[MUD-Dev] Storing tokens with flex & bison

cg at ami-cg.GraySage.Edmonton.AB.CA cg at ami-cg.GraySage.Edmonton.AB.CA
Tue Jan 18 20:41:00 CET 2000


[J C Lawrence:]

> > I'm in a similar situation - I did my first language before I'd
> > heard of lex/yacc, let alone ANTLR/PCCTS. So, I've never learned
> > any of those tools. This includes doing an ANSI C compiler at work
> > several years ago.
>
> Oooo!  Pre- or post- ANSI?  I made a stab at doing a pre-ANSI K&R
> compiler once.  It wasn't pretty.  Harbison & Steele's pain was not
> imagined.

Er, post. Actually I started when ANSI was still making choices. I was
really hoping for the "pointer model" for enums to win out. Drat!

> Shoving a VM under a parser when the parser was not written with a
> VM in mind is not fun.  Yup.

Another thing that will vary from case to case, I guess. Worked fine
for me, and I hadn't even thought of it when I was doing the language
and the initial parse-tree interpreter.

> Certainly cases on either side of the fence can be contrived.
>
> That said: Python, Tcl, Perl, and REXX are all weakly typed, and all
> now are byte-coded.  I suspect that they saw some advantage.
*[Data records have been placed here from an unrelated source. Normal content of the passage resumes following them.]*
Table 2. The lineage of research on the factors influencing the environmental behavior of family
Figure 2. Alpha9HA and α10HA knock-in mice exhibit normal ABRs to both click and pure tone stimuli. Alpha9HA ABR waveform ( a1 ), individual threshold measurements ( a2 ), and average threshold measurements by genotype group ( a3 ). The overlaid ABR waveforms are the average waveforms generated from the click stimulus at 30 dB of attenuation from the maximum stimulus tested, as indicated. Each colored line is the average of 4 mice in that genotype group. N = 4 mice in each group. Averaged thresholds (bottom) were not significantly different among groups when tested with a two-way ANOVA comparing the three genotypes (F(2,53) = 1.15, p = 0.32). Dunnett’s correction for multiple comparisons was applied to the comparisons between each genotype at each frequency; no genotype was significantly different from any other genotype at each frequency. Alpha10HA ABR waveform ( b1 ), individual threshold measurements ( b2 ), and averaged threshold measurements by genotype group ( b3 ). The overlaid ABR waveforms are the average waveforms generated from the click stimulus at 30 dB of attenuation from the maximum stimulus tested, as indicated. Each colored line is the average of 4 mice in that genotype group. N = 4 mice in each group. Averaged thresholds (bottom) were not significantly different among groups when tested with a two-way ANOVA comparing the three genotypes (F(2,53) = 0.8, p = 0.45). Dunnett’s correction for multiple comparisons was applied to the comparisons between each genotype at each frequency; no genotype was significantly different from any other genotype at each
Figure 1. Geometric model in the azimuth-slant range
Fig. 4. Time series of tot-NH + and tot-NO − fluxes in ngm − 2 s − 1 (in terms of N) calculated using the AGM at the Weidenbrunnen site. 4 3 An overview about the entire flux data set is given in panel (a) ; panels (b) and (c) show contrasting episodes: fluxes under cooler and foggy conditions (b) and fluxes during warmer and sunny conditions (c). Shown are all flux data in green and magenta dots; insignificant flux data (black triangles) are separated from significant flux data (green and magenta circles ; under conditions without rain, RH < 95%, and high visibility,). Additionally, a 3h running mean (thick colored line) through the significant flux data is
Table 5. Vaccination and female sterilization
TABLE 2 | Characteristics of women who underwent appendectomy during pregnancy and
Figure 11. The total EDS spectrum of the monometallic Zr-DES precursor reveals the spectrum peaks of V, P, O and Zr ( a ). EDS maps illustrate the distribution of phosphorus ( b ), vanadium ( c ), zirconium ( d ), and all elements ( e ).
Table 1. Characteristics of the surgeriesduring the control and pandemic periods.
I'm not fully up on what the old technologies of all those was. However,
both Tcl and REXX (at least the Amiga version, AREXX) were strict
string interpreters (like ToyMUD). That introduces loads of overhead,
and going to nearly any other kind of execution model will give you one
or two orders of magnitude. How much you get from there to a bytecode
machine is, I think, the interesting question. However, since it really
isn't any harder to do a byte-code system than most of those other
interpretation systems, I guess you may as well go all the way. Well,
short of emitting native code, anyway.


--
Don't design inefficiency in - it'll happen in the implementation.